» Texto extraído:
■ ■ ■ ■ ■

A curadora e crítica Napê Rocha no ensaio-experimento “Apontamentos Sobre a Encruzilhada Como Perspectiva Crítica Para as Artes Visuais” estabelece Exu como um ser sempre contemporâneo quando afirma que “Exu, articulador e mantenedor do sistema dinâmico nagô e banto, estabelece as conexões entre todas as fronteiras do(s) mundo(s), mediando todos os atos de criação e interpretação do conhecimento”. Segundo a autora, “a tradição diz que sem Exu não se faz nada, nem mesmo aquilo que conhecemos, descrevemos e experienciamos como arte”.

■ ■ ■ ■ ■

» Tarefa solicitada 1:
Com base no texto sobre Exu, responda:
(a) Qual é o título do ensaio-experimento de Napê Rocha?
(b) De qual sistema Exu é articulador e mantenedor?
(c) Segundo a tradição citada pela autora, o que não se faz sem Exu?
» Tarefa solicitada 2:
Dê continuidade ao texto sobre Exu a partir do ponto em que ele termina.
As entradas não têm relação com o texto sobre Exu.

» Entradas fornecidas:
■ ■ ■ ■ ■

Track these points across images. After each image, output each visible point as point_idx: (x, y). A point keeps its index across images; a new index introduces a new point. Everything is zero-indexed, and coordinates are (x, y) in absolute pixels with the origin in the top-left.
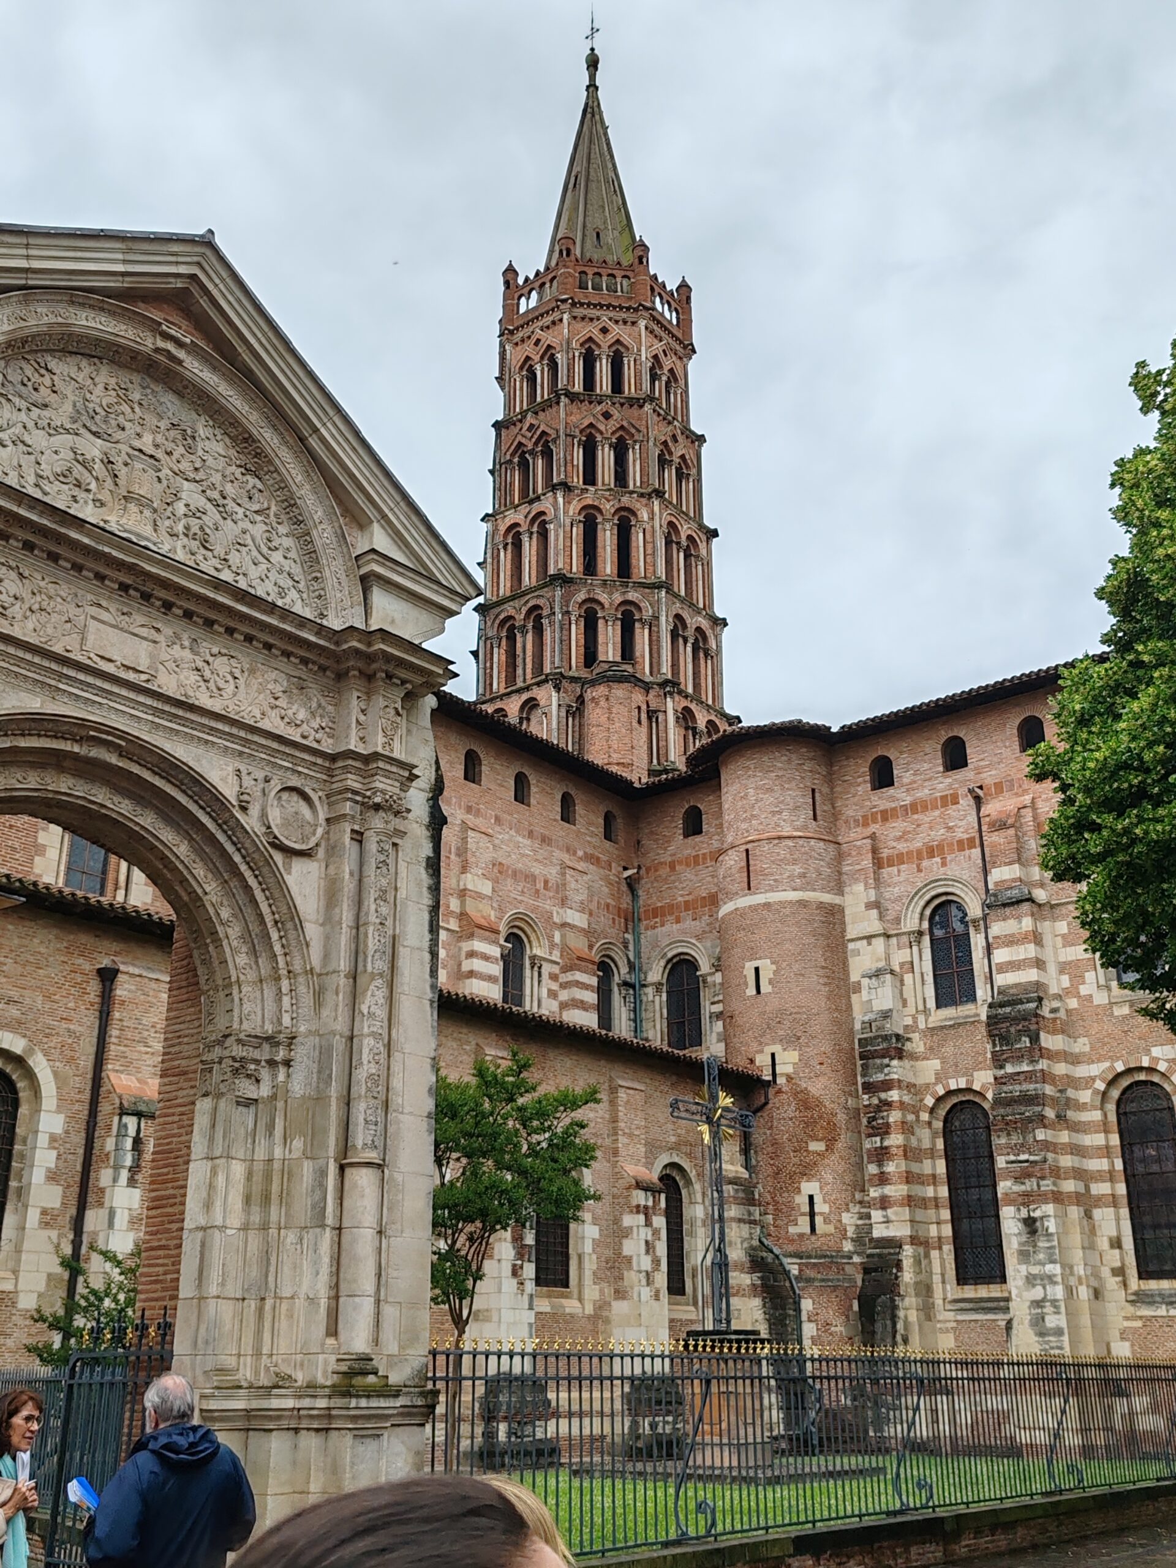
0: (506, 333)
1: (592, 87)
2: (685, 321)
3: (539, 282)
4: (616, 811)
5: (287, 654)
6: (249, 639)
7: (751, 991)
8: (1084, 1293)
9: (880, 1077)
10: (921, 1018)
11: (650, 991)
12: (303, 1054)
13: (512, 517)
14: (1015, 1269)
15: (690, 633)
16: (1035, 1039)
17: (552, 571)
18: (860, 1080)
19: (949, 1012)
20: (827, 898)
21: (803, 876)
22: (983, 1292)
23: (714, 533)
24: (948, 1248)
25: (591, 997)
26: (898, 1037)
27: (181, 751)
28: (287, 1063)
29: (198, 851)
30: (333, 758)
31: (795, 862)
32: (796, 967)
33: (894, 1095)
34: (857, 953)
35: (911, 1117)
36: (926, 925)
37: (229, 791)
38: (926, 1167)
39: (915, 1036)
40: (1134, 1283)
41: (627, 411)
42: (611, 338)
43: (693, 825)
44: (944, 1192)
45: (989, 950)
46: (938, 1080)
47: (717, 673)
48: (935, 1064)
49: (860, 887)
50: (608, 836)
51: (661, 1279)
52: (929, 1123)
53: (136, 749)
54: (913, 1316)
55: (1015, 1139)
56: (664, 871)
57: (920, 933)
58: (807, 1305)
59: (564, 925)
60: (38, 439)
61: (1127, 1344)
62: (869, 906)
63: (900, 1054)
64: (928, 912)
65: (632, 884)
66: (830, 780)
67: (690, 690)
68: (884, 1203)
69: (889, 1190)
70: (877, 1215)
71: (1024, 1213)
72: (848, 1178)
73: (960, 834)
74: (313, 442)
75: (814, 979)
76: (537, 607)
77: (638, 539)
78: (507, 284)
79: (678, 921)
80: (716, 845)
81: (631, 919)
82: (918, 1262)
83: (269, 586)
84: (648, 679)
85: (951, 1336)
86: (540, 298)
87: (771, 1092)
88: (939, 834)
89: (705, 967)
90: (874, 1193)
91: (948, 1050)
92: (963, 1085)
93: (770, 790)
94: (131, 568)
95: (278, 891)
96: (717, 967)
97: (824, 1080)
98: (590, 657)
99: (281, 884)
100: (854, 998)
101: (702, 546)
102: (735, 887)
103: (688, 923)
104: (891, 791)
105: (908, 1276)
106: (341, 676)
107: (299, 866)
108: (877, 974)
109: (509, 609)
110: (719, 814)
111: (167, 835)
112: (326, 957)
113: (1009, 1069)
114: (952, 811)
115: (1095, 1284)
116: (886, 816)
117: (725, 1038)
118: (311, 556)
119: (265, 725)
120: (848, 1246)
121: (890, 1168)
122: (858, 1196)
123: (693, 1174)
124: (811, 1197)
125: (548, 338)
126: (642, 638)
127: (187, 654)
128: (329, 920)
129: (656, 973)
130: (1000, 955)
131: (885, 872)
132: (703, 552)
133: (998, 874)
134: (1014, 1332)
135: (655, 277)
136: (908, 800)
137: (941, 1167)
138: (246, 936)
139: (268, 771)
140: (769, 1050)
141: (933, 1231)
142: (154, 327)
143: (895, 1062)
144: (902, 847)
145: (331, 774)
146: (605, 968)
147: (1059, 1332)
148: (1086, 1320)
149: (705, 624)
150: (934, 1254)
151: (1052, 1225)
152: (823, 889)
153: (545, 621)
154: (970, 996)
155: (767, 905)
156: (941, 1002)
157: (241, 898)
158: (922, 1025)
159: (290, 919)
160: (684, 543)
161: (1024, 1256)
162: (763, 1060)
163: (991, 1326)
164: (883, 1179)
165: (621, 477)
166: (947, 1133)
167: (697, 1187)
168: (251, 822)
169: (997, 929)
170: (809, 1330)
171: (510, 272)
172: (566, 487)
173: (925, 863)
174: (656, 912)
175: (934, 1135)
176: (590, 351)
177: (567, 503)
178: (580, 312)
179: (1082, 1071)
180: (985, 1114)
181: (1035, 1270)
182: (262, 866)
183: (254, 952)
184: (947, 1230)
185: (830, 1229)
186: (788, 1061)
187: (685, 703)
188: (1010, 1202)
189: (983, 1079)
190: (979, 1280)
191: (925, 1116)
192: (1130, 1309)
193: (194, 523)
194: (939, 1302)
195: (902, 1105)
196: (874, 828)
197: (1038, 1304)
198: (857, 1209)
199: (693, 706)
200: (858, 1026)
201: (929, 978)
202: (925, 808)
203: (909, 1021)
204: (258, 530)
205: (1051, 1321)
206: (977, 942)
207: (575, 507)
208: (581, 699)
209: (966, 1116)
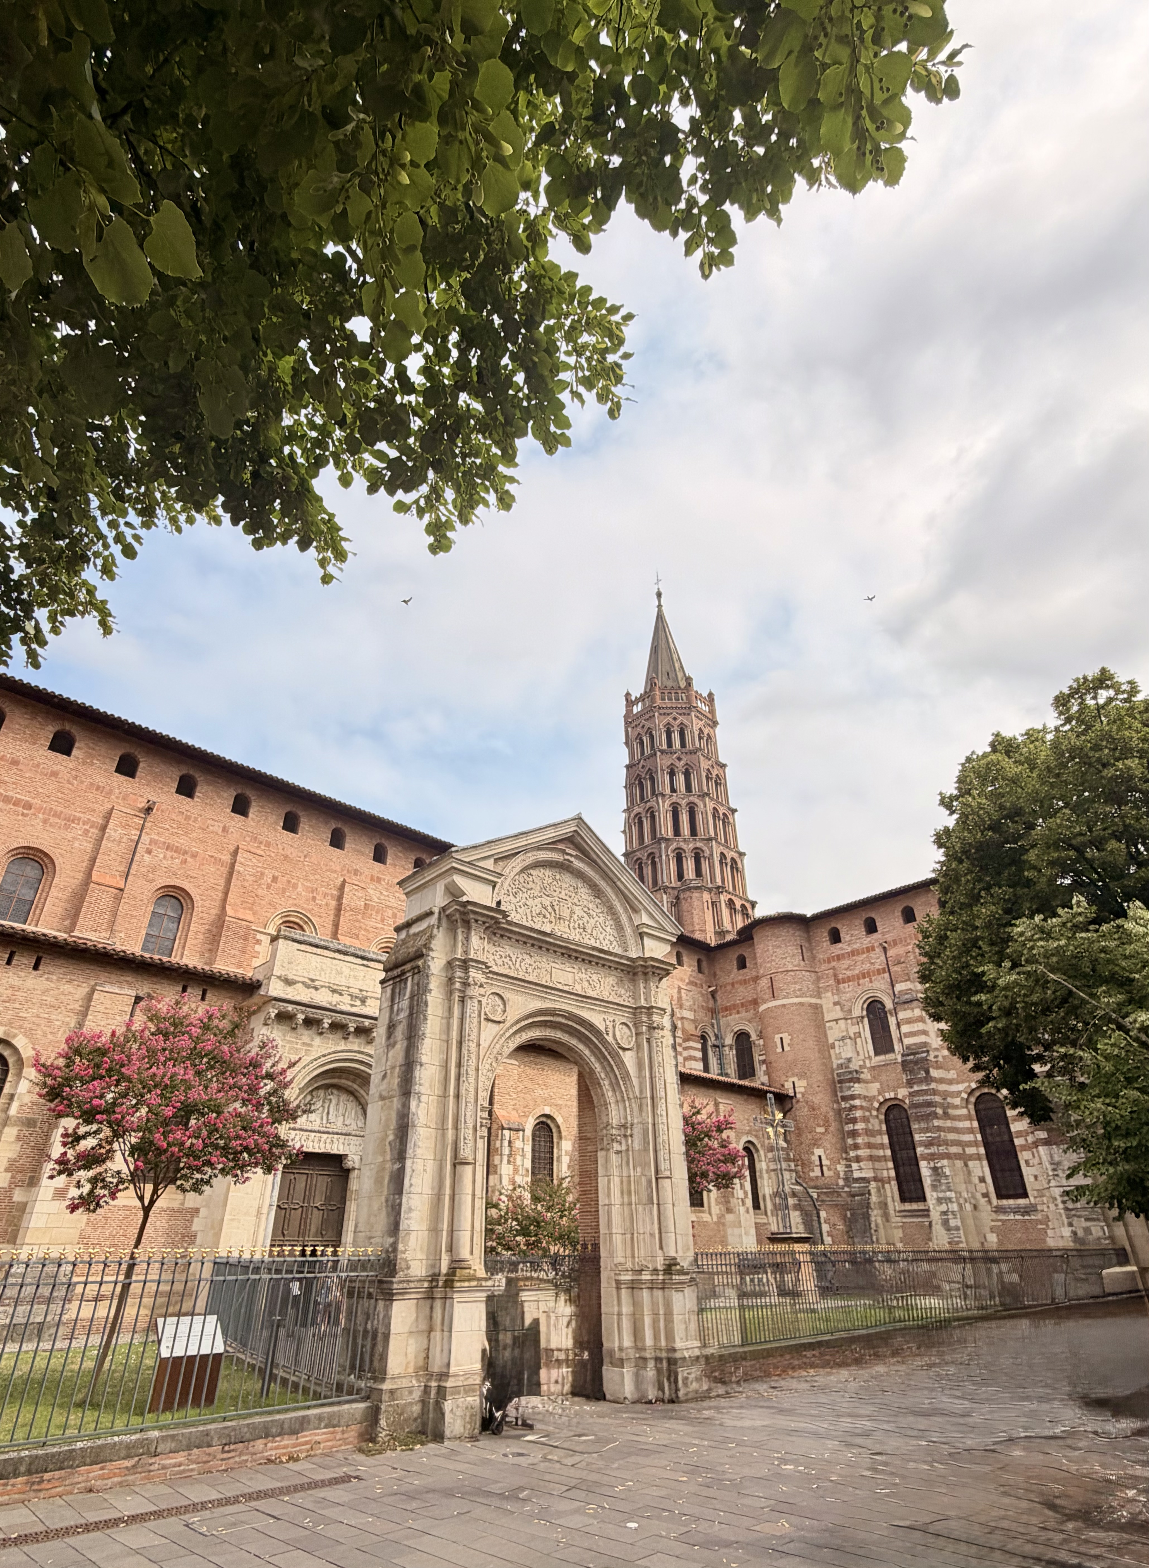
0: (627, 724)
1: (660, 606)
2: (712, 711)
3: (642, 699)
4: (703, 958)
5: (616, 969)
6: (603, 965)
7: (779, 1050)
8: (968, 1207)
9: (850, 1093)
10: (867, 1061)
11: (727, 1049)
12: (637, 1131)
13: (637, 810)
14: (930, 1195)
15: (729, 860)
16: (927, 1072)
17: (658, 836)
18: (839, 1094)
19: (882, 1058)
20: (814, 1001)
21: (800, 990)
22: (914, 1206)
23: (736, 810)
24: (894, 1183)
25: (699, 1055)
26: (857, 1071)
27: (585, 1014)
28: (631, 1136)
29: (591, 1051)
30: (636, 1008)
31: (795, 983)
32: (801, 1037)
33: (857, 1102)
34: (831, 1028)
35: (867, 1114)
36: (865, 1013)
37: (602, 1028)
38: (878, 1140)
39: (865, 1071)
40: (995, 1201)
41: (689, 756)
42: (678, 722)
43: (742, 964)
44: (888, 1152)
45: (898, 1025)
46: (880, 1093)
47: (743, 879)
48: (877, 1085)
49: (829, 994)
50: (700, 970)
51: (749, 1202)
52: (877, 1117)
53: (572, 1017)
54: (879, 1221)
55: (923, 1125)
56: (729, 988)
57: (863, 1017)
58: (823, 1214)
59: (682, 1018)
60: (530, 902)
61: (995, 1235)
62: (835, 1004)
63: (858, 1081)
64: (865, 1006)
65: (713, 994)
66: (809, 940)
67: (731, 889)
68: (858, 1159)
69: (860, 1152)
70: (855, 1166)
71: (932, 1165)
72: (838, 1146)
73: (877, 966)
74: (618, 883)
75: (811, 1043)
76: (652, 853)
77: (699, 818)
78: (627, 700)
79: (738, 1013)
80: (754, 974)
81: (713, 1012)
82: (879, 1190)
83: (607, 942)
84: (710, 885)
85: (900, 1231)
86: (643, 705)
87: (794, 1101)
88: (867, 966)
89: (754, 1037)
90: (852, 1154)
91: (883, 1078)
92: (892, 1096)
93: (780, 947)
94: (566, 947)
95: (621, 1064)
96: (761, 1037)
97: (820, 1096)
98: (680, 876)
99: (622, 1062)
100: (832, 1051)
101: (730, 817)
102: (766, 997)
103: (743, 1014)
104: (840, 945)
105: (874, 1199)
106: (635, 974)
107: (628, 1053)
108: (843, 1039)
109: (638, 854)
110: (755, 958)
111: (581, 1047)
112: (641, 1091)
113: (916, 1088)
114: (872, 955)
115: (973, 1201)
116: (839, 958)
117: (767, 1073)
118: (619, 927)
119: (611, 999)
120: (841, 1182)
121: (859, 1140)
122: (844, 1155)
123: (759, 1146)
124: (820, 1157)
125: (648, 724)
126: (705, 866)
127: (584, 976)
128: (640, 1076)
129: (729, 1040)
130: (905, 1029)
131: (841, 986)
132: (731, 820)
133: (899, 987)
134: (933, 1229)
135: (696, 692)
136: (849, 950)
137: (886, 1139)
138: (611, 1084)
139: (614, 1017)
140: (791, 1080)
141: (885, 1173)
142: (564, 852)
143: (856, 1085)
144: (849, 973)
145: (634, 1014)
146: (703, 1038)
147: (957, 1228)
148: (970, 1222)
149: (735, 856)
150: (887, 1186)
151: (947, 1171)
152: (811, 996)
153: (657, 860)
154: (891, 1050)
155: (784, 1006)
156: (877, 1054)
157: (608, 1069)
158: (868, 1065)
159: (626, 1075)
160: (721, 816)
161: (934, 1187)
162: (788, 1085)
163: (920, 1225)
164: (856, 1147)
165: (689, 788)
166: (887, 1121)
167: (762, 1152)
168: (610, 1039)
169: (902, 1015)
170: (825, 1228)
171: (628, 695)
172: (663, 795)
173: (861, 981)
174: (726, 1009)
175: (881, 1123)
176: (668, 729)
177: (664, 802)
178: (662, 711)
179: (954, 1088)
180: (905, 1110)
181: (941, 1195)
182: (615, 1056)
183: (614, 1090)
184: (893, 1173)
185: (831, 1173)
186: (801, 1086)
187: (729, 896)
188: (924, 1159)
189: (902, 1093)
190: (911, 1200)
191: (874, 1113)
192: (994, 1216)
193: (581, 922)
194: (892, 1212)
195: (862, 1108)
196: (833, 964)
197: (944, 1213)
198: (843, 1162)
199: (733, 898)
200: (835, 1066)
201: (870, 1040)
202: (858, 954)
203: (861, 1063)
204: (601, 920)
205: (953, 1223)
206: (892, 1021)
207: (668, 803)
208: (677, 898)
209: (895, 1112)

■ ■ ■ ■ ■

» Resposta escrita 1:
(a) “Apontamentos Sobre a Encruzilhada Como Perspectiva Crítica Para as Artes Visuais”.
(b) Do sistema dinâmico nagô e banto.
(c) Nada, nem mesmo aquilo que conhecemos, descrevemos e experienciamos como arte.

» Resposta escrita 2:
A mostra Agô representa muito bem a presença de Exu nas artes, para além da produção de Ayrson Heráclito. Na obra “Bipolaridade”, por exemplo, o artista apresenta duas fases do dendê em reservatórios diferentes. A mais escura e fluida, representando o sangue de Exu, a mais espessa e clara, representando o esperma dourado de Exu. Ambos líquidos sem os quais a vida se torna inviável, impossível. Entendendo vida não só como funcionamento regular do corpo, mas também como bem-estar psicológico, espiritual, físico e material, somos levados a pensar a importância da preservação e da transmissão de saberes hoje considerados ancestrais para a vida da população negra ao longo dos séculos que habitamos o que convencionou-se chamar de Brasil.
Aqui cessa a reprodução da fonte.